Any tips for WDW with child with T1 Diabetes?

Krisu

Meeska, mooska, Mouseketeer, Mousecartoon time now
Joined
Apr 27, 2002
We (Grammy & PopPop!!) are planning to take our grandson in a year when he is 4. He has a pump and is doing very well. Would appreciate any tips from folks that have dealt with traveling with a child with T1. Thanks
 
I have a 4 year old and a T1 husband. So I'll combine the two and offer you what my husband said. He said test blood sugar frequently, drink lots of water, bring snacks and glucose tablets (the orange ones are yummy). Remember that heat and activity will require less insulin to stay in the correct range. My husband also suggested that you might want to locate and stop into the first aid station in each park, just to familiarize yourself with the location and who is there. :)

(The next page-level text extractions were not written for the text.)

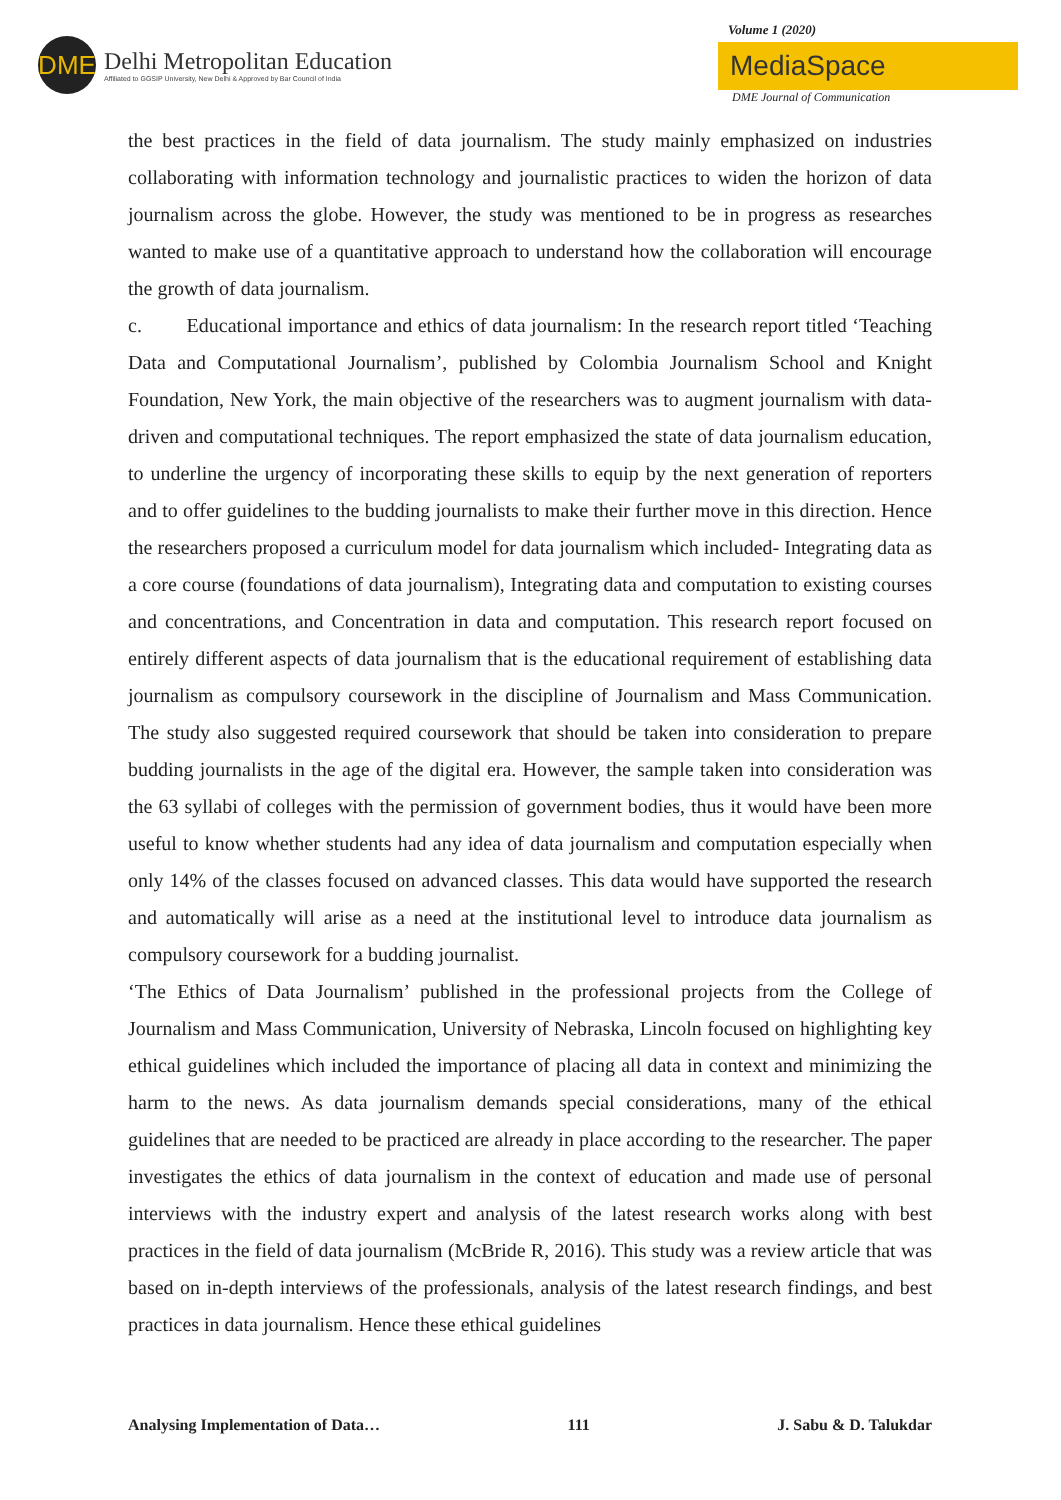DME
Delhi Metropolitan Education
Affiliated to GGSIP University, New Delhi & Approved by Bar Council of India
Volume 1 (2020)
MediaSpace
DME Journal of Communication
the best practices in the field of data journalism. The study mainly emphasized on industries collaborating with information technology and journalistic practices to widen the horizon of data journalism across the globe. However, the study was mentioned to be in progress as researches wanted to make use of a quantitative approach to understand how the collaboration will encourage the growth of data journalism.
c. Educational importance and ethics of data journalism: In the research report titled ‘Teaching Data and Computational Journalism’, published by Colombia Journalism School and Knight Foundation, New York, the main objective of the researchers was to augment journalism with data-driven and computational techniques. The report emphasized the state of data journalism education, to underline the urgency of incorporating these skills to equip by the next generation of reporters and to offer guidelines to the budding journalists to make their further move in this direction. Hence the researchers proposed a curriculum model for data journalism which included- Integrating data as a core course (foundations of data journalism), Integrating data and computation to existing courses and concentrations, and Concentration in data and computation. This research report focused on entirely different aspects of data journalism that is the educational requirement of establishing data journalism as compulsory coursework in the discipline of Journalism and Mass Communication. The study also suggested required coursework that should be taken into consideration to prepare budding journalists in the age of the digital era. However, the sample taken into consideration was the 63 syllabi of colleges with the permission of government bodies, thus it would have been more useful to know whether students had any idea of data journalism and computation especially when only 14% of the classes focused on advanced classes. This data would have supported the research and automatically will arise as a need at the institutional level to introduce data journalism as compulsory coursework for a budding journalist.
‘The Ethics of Data Journalism’ published in the professional projects from the College of Journalism and Mass Communication, University of Nebraska, Lincoln focused on highlighting key ethical guidelines which included the importance of placing all data in context and minimizing the harm to the news. As data journalism demands special considerations, many of the ethical guidelines that are needed to be practiced are already in place according to the researcher. The paper investigates the ethics of data journalism in the context of education and made use of personal interviews with the industry expert and analysis of the latest research works along with best practices in the field of data journalism (McBride R, 2016). This study was a review article that was based on in-depth interviews of the professionals, analysis of the latest research findings, and best practices in data journalism. Hence these ethical guidelines
Analysing Implementation of Data… 111 J. Sabu & D. Talukdar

How much experience do you have with dealing with your grandson's diabetes? Do you know things like carb counting?
 
Our tips...:

Because of the excitement and heat DD's numbers often go crazy. One thing we made sure was that she always had low supplies in her pocket. A little baggy of jelly beans. That way if we got stuck on a ride, she lost her bag, she got lost, or something else happened she had it on her person. Also we make sure every bag with us has low supplies in it.

Also some Doctors have a loaner travel pump that you can take with you. In case something happens to yours while on vacation.

Have copies of all your prescriptions. We keep back up pictures of them on our phone.

We've had insulin go bad while on vacation. So we usually keep a 1/3rd filled vial with ice packs; in our bags. And that will be our 'park' vial. That way if it spoils we don't lose the whole amount.

Ziploc baggies to keep her PDM dry on water rides.

We tag everything that is important with our cell phone numbers.

We test before getting on major 'can not easily get off' rides. Like the roller coasters. In case it gets stuck. I also suspend the pump on those rides.

We keep a mini flashlight keychain in each bag. So that if the lancet falls to the bottom of the bag I can find it at night.
 
Great tips! He lives upstairs from us and we are very hands on with managing his carbs and his pump, but being away from home for a week is different. Is there a special type of cooler I should look for? Anything special I need to know about flying with his supplies?
 
A lot of people with diabetes use Frio packs. They keep the insulin cool without the risk of freezing that is possible using ice.
http://www.frioinsulincoolingcase.com/

Also, there are usually a couple of active threads about type on diabetes and kids on the disABILITIES B oars most of the time. So, besides the good info you've gotten here, you may want to pop over to the disABILITIES Board and check it out.
 
I am a Type 1 diabetic and fly with insulin and supplies. I always just put them in the quart ziplock for fluids and send them through the scanner. Last time I forgot to take the ziplock out of my bag and they didn't notice it, but usually I make it clear.

I always carry snacks for lows, especially at WDW. I have seen others mention using bolus doses of about 3/4 of normal just due to all the activity at WDW, and that seems like a good start. Otherwise you will be perpetually chasing lows.

I have also seen posts that suggest not making any note of diabetes on your reservation. I am not sure why you would note it, but leaving it off makes sure that you can manage your meal choices and not be told that the poor kid can't have sugar.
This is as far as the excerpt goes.